Di Marino non si può dire più nulla, è come sparare su una Croce Rossa blindata che continua ad aggirarsi, ubriaca, tra le vie, sbandando qua e là, rompendo vetrine e travolgendo la gente. Di Marino una parola chiara avrebbe dovuto darla da tempo Renzi, e potrebbe ancor farlo, prima che l’autunno pregiubilare incomba. Mi spiace, ti hanno votato, non ti vogliono più, in due anni a parte lamentarti non hai fatto nulla, la città è peggiorata a detta di tutti, mafia capitale non ti riguarderà, a parte che mafia non era, ma un giro di malaffare gigantesco, in cui tanti accanto a te erano coinvolti. Se non te ne sei accorto, mancata vigilanza, si perde il posto in qualunque ambiente di lavoro. 
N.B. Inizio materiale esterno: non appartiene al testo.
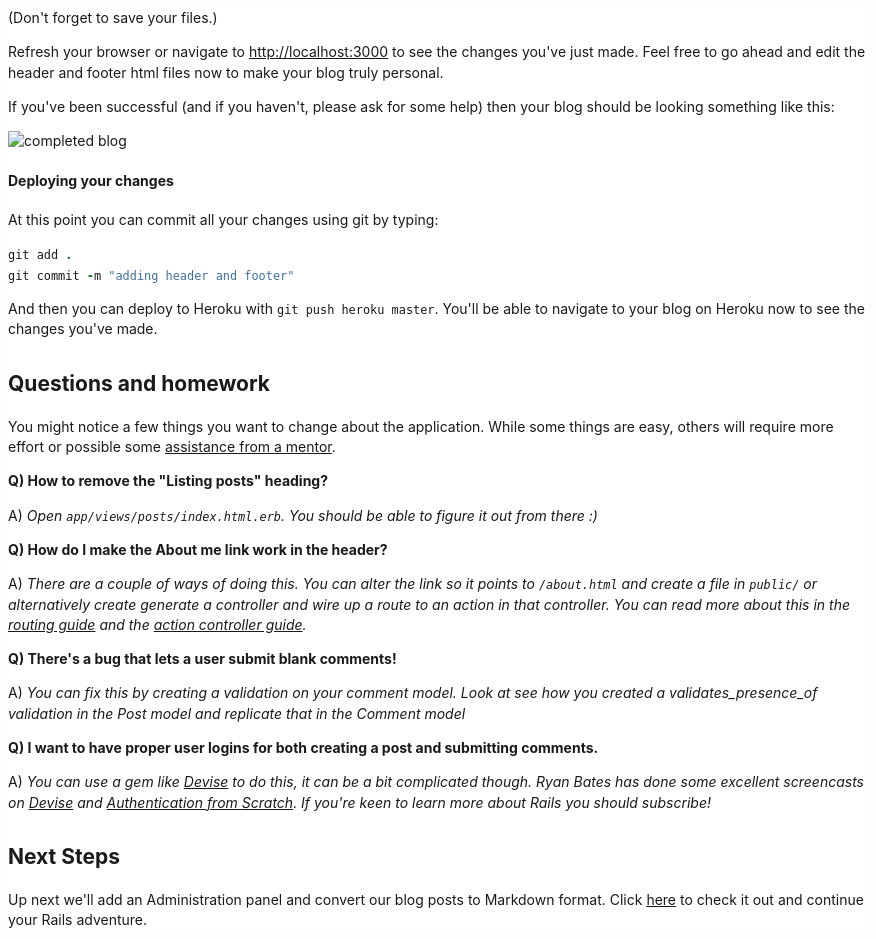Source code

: (Don't forget to save your files.)

Refresh your browser or navigate to [http://localhost:3000](http://localhost:3000) to see the changes you've just made. Feel free to go ahead and edit the header and footer html files now to make your blog truly personal.

If you've been successful (and if you haven't, please ask for some help) then your blog should be looking something like this:

![completed blog](/images/guides/completed_blog.png)

#### Deploying your changes

At this point you can commit all your changes using git by typing:

```ruby
git add .
git commit -m "adding header and footer"
```

And then you can deploy to Heroku with `git push heroku master`. You'll be able
to navigate to your blog on Heroku now to see the changes you've made.

## Questions and homework

You might notice a few things you want to change about the application. While some things are easy, others will require more effort or possible some [assistance from a mentor](http://www.reinteractive.com/community/development_hub).

**Q) How to remove the "Listing posts" heading?**

A) *Open `app/views/posts/index.html.erb`. You should be able to figure it out from there :)*

**Q) How do I make the About me link work in the header?**

A) *There are a couple of ways of doing this. You can alter the link so it points to `/about.html` and create a file in `public/` or alternatively create generate a controller and wire up a route to an action in that controller. You can read more about this in the [routing guide](http://guides.rubyonrails.org/routing.html#connecting-urls-to-code) and the [action controller guide](http://guides.rubyonrails.org/action_controller_overview.html#methods-and-actions).*

**Q) There's a bug that lets a user submit blank comments!**

A) *You can fix this by creating a validation on your comment model. Look at see how you created a validates_presence_of validation in the Post model and replicate that in the Comment model*

**Q) I want to have proper user logins for both creating a post and submitting comments.**

A) *You can use a gem like [Devise](https://github.com/plataformatec/devise) to do this, it can be a bit complicated though. Ryan Bates has done some excellent screencasts on [Devise](http://railscasts.com/episodes/209-devise-revised) and [Authentication from Scratch](http://railscasts.com/episodes/250-authentication-from-scratch-revised). If you're keen to learn more about Rails you should subscribe!*

## Next Steps

Up next we'll add an Administration panel and convert our blog posts to Markdown format. Click [here](/guides/installfest/admin_and_markdown) to check it out and continue your Rails adventure.
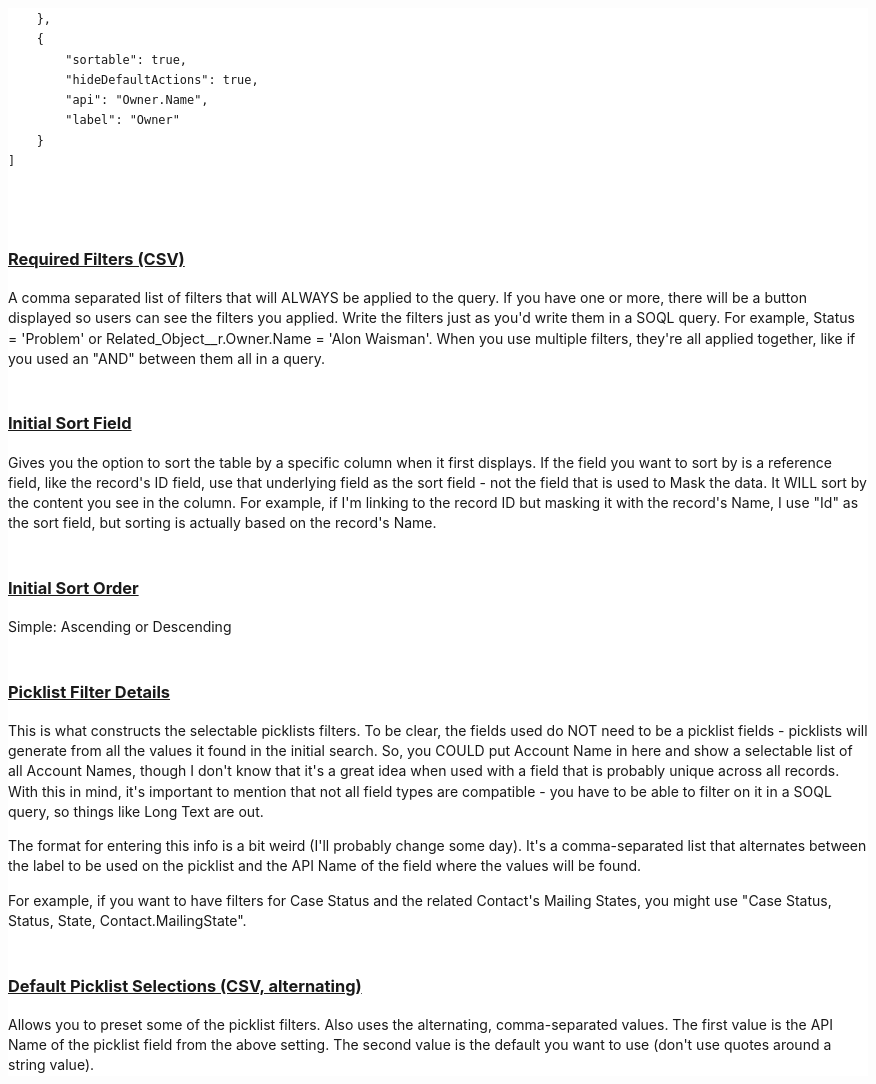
 ```
    },
    {
        "sortable": true,
        "hideDefaultActions": true,
        "api": "Owner.Name",
        "label": "Owner"
    }
]
```
<br><br>

### <ins>Required Filters (CSV)</ins>
A comma separated list of filters that will ALWAYS be applied to the query.
If you have one or more, there will be a button displayed so users can see the filters you applied.
Write the filters just as you'd write them in a SOQL query. For example, Status = 'Problem' or Related_Object__r.Owner.Name = 'Alon Waisman'.
When you use multiple filters, they're all applied together, like if you used an "AND" between them all in a query.
<br><br>

### <ins>Initial Sort Field</ins>
Gives you the option to sort the table by a specific column when it first displays.
If the field you want to sort by is a reference field, like the record's ID field, use that underlying field as the sort field - not the field that is used to Mask the data. It WILL sort by the content you see in the column.
For example, if I'm linking to the record ID but masking it with the record's Name, I use "Id" as the sort field, but sorting is actually based on the record's Name.
<br><br>

### <ins>Initial Sort Order</ins>
Simple: Ascending or Descending
<br><br>

### <ins>Picklist Filter Details</ins>
This is what constructs the selectable picklists filters.
To be clear, the fields used do NOT need to be a picklist fields - picklists will generate from all the values it found in the initial search. So, you COULD put Account Name in here and show a selectable list of all Account Names, though I don't know that it's a great idea when used with a field that is probably unique across all records.
With this in mind, it's important to mention that not all field types are compatible - you have to be able to filter on it in a SOQL query, so things like Long Text are out.

The format for entering this info is a bit weird (I'll probably change some day). It's a comma-separated list that alternates between the label to be used on the picklist and the API Name of the field where the values will be found.

For example, if you want to have filters for Case Status and the related Contact's Mailing States, you might use "Case Status, Status, State, Contact.MailingState".
<br><br>

### <ins>Default Picklist Selections (CSV, alternating)</ins>
Allows you to preset some of the picklist filters.
Also uses the alternating, comma-separated values. The first value is the API Name of the picklist field from the above setting. The second value is the default you want to use (don't use quotes around a string value).
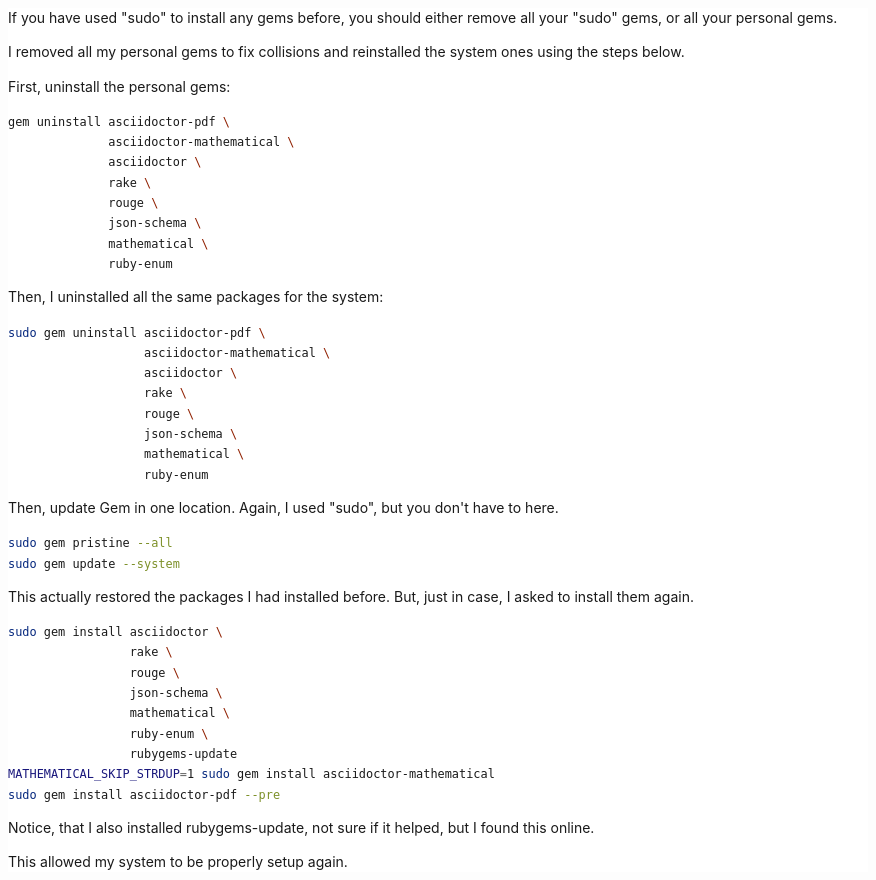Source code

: If you have used "sudo" to install any gems before, you should either remove
all your "sudo" gems, or all your personal gems.

I removed all my personal gems to fix collisions and reinstalled the system
ones using the steps below.

First, uninstall the personal gems:

```sh
gem uninstall asciidoctor-pdf \
              asciidoctor-mathematical \
              asciidoctor \
              rake \
              rouge \
              json-schema \
              mathematical \
              ruby-enum
```

Then, I uninstalled all the same packages for the system:

```sh
sudo gem uninstall asciidoctor-pdf \
                   asciidoctor-mathematical \
                   asciidoctor \
                   rake \
                   rouge \
                   json-schema \
                   mathematical \
                   ruby-enum
```

Then, update Gem in one location.  Again, I used "sudo", but you don't have to here.

```sh
sudo gem pristine --all
sudo gem update --system
```

This actually restored the packages I had installed before.
But, just in case, I asked to install them again.

```sh
sudo gem install asciidoctor \
                 rake \
                 rouge \
                 json-schema \
                 mathematical \
                 ruby-enum \
                 rubygems-update
MATHEMATICAL_SKIP_STRDUP=1 sudo gem install asciidoctor-mathematical
sudo gem install asciidoctor-pdf --pre
```

Notice, that I also installed rubygems-update, not sure if it helped, but I found this online.

This allowed my system to be properly setup again.
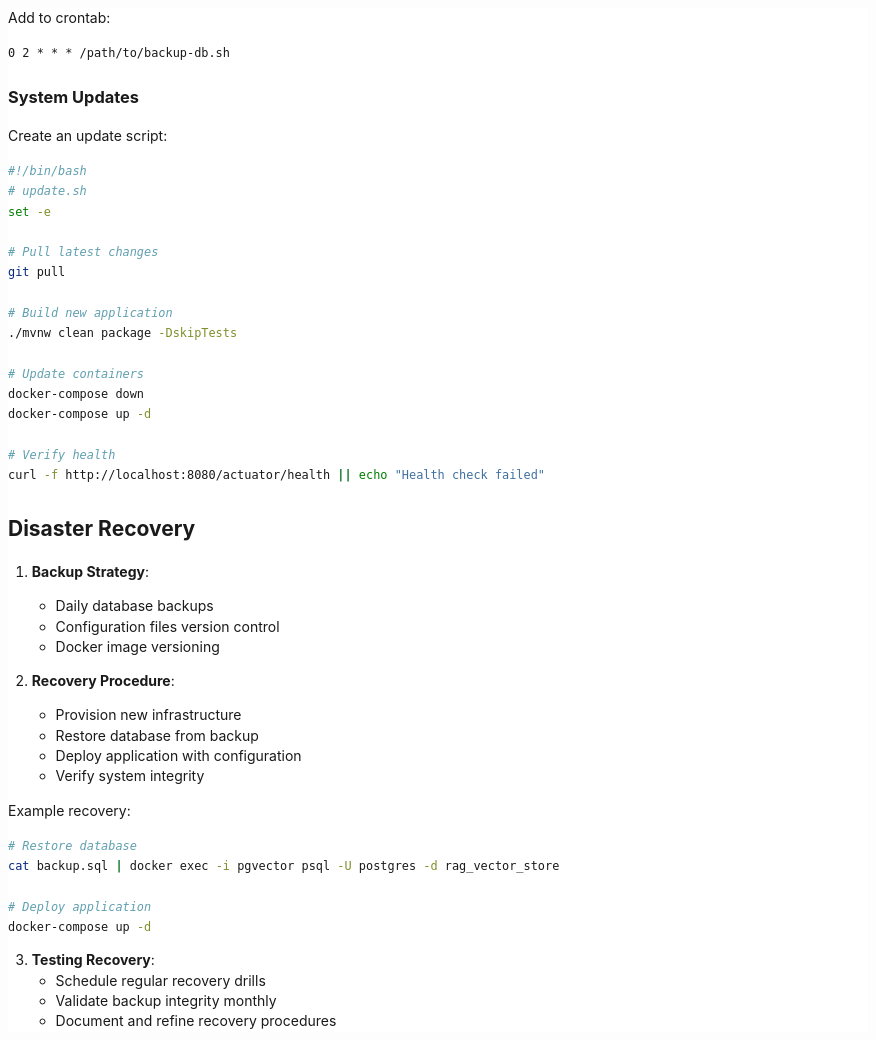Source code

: Add to crontab:

```
0 2 * * * /path/to/backup-db.sh
```

### System Updates

Create an update script:

```bash
#!/bin/bash
# update.sh
set -e

# Pull latest changes
git pull

# Build new application
./mvnw clean package -DskipTests

# Update containers
docker-compose down
docker-compose up -d

# Verify health
curl -f http://localhost:8080/actuator/health || echo "Health check failed"
```

## Disaster Recovery

1. **Backup Strategy**:
   - Daily database backups
   - Configuration files version control
   - Docker image versioning

2. **Recovery Procedure**:
   - Provision new infrastructure
   - Restore database from backup
   - Deploy application with configuration
   - Verify system integrity

Example recovery:

```bash
# Restore database
cat backup.sql | docker exec -i pgvector psql -U postgres -d rag_vector_store

# Deploy application
docker-compose up -d
```

3. **Testing Recovery**:
   - Schedule regular recovery drills
   - Validate backup integrity monthly
   - Document and refine recovery procedures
Solo che Renzi è troppo tattico, pensa ai grillini minacciosi, pensa che potrà incassare di più in primavera, votando in tante grandi città, potendo proclamare che ha abbassato le tasse; Renzi spera, e rischia di essere scavalcato a latere. Da Marino e Orfini, che si sono incatenati l’un l’altro, alfieri di una sinistra che resiste, gioca a biliardino, sorride, ma forse con meno innocenza prepara revanscismi. Renzi spera, che giunta dopo giunta gli manchi la terra sotto i piedi, e Marino sia sfiduciato come si conviene, non dal capo, non da lui, con un’altra campanellina d’addio. Ma l’incassatore resiste, testardo, e va avanti. Come l’ultimo giapponese, resterà lui solo, e dovranno prenderlo a forza. Oppure, sostenuto da braccia amiche, avrà buon gioco ad addossare ancora una volta la colpa ad altri: a quel Pd con cui ha realizzato un municipio monocolore. 

Ovvero, caro premier, è il tuo partito, sono i tuoi. Se la città non marcia, prenditela con loro. Io non c’entro, mai. Ricordate la Pantera Rosa? Sembrava ingenuo maldestro e fuori del mondo. Ma vinceva sempre, si prendeva pure le medaglie, mentre rotolavano le teste dei suoi superiori.